What the exercise asks: Transcribe the part of the forum thread on scraping member names from the U.S. Congress site that runs from "Reputation: 6662" up to and including "the name out.".

Document text:

Reputation: 6662
My first attempt at learning scraping. I am trying to get the official names of members of the U.S. Congress.
I successfully did a POST -- response.content
is indeed the full html string. But somehow lxml
and bs4
aren't helping me get the name out.
Here's a short example, searching for last name "Waxman" on this site. The result I want is the person's full name, as stated in the table. I did Inspect Element > copy XPATH on the name.
from lxml import html
import requests
shortname = 'WAXMAN'
state = 'California'
chamber = 'House'
url = 'http://bioguide.congress.gov/biosearch/biosearch1.asp'
formData = {'lastname': shortname}
response = requests.post(url, data=formData)
tree = html.fromstring(response.content)
print tree.xpath('/html/body/center/table/tbody/tr[1]/td[1]/a/text()')
My attempt in beautifulSoup doesn't work either, but I'm less familiar with that package.
from bs4 import BeautifulSoup
soup = BeautifulSoup(response.content, "lxml")
soup.select('body > center > table > tbody > tr:nth-child(2) > td:nth-child(1) > a')
Upvotes: 1
Views: 875
Reputation: 474191
You can simplify your expression to simply:
//table//td/a/text()
Results into ['WAXMAN, Henry Arnold']
being printed.
Upvotes: 1

Input data:
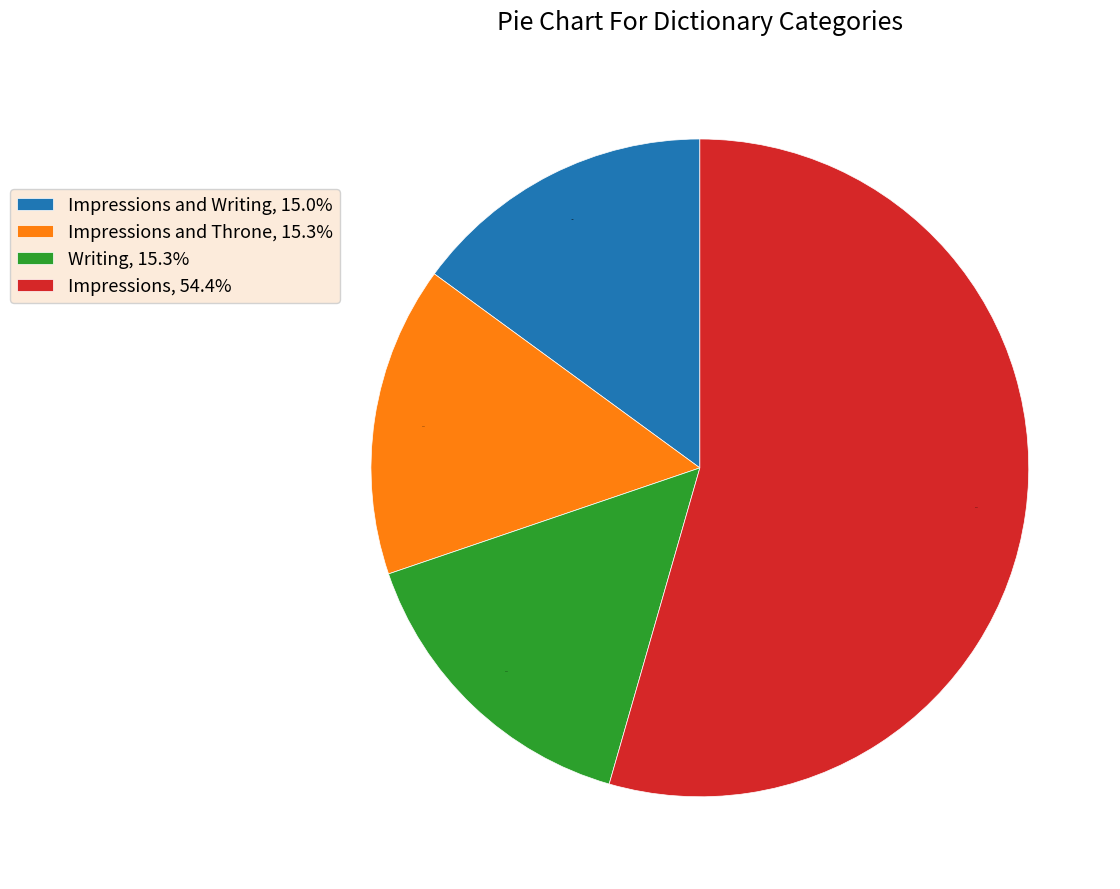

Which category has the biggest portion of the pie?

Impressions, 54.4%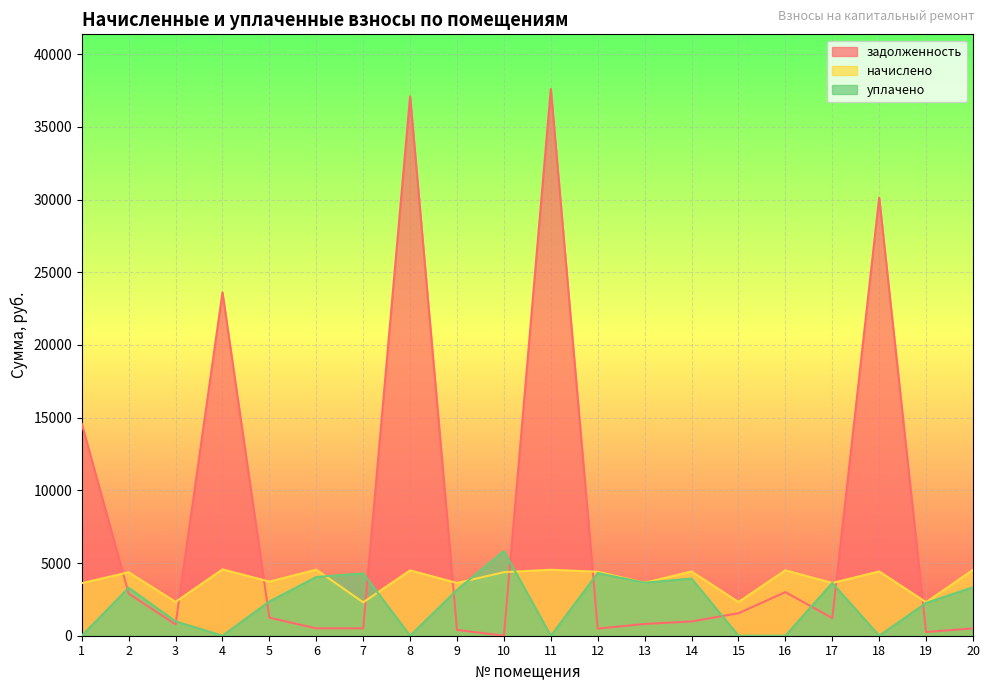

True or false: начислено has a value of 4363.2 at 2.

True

Solution:
Reputation: 6662
My first attempt at learning scraping. I am trying to get the official names of members of the U.S. Congress.
I successfully did a POST -- response.content
is indeed the full html string. But somehow lxml
and bs4
aren't helping me get the name out.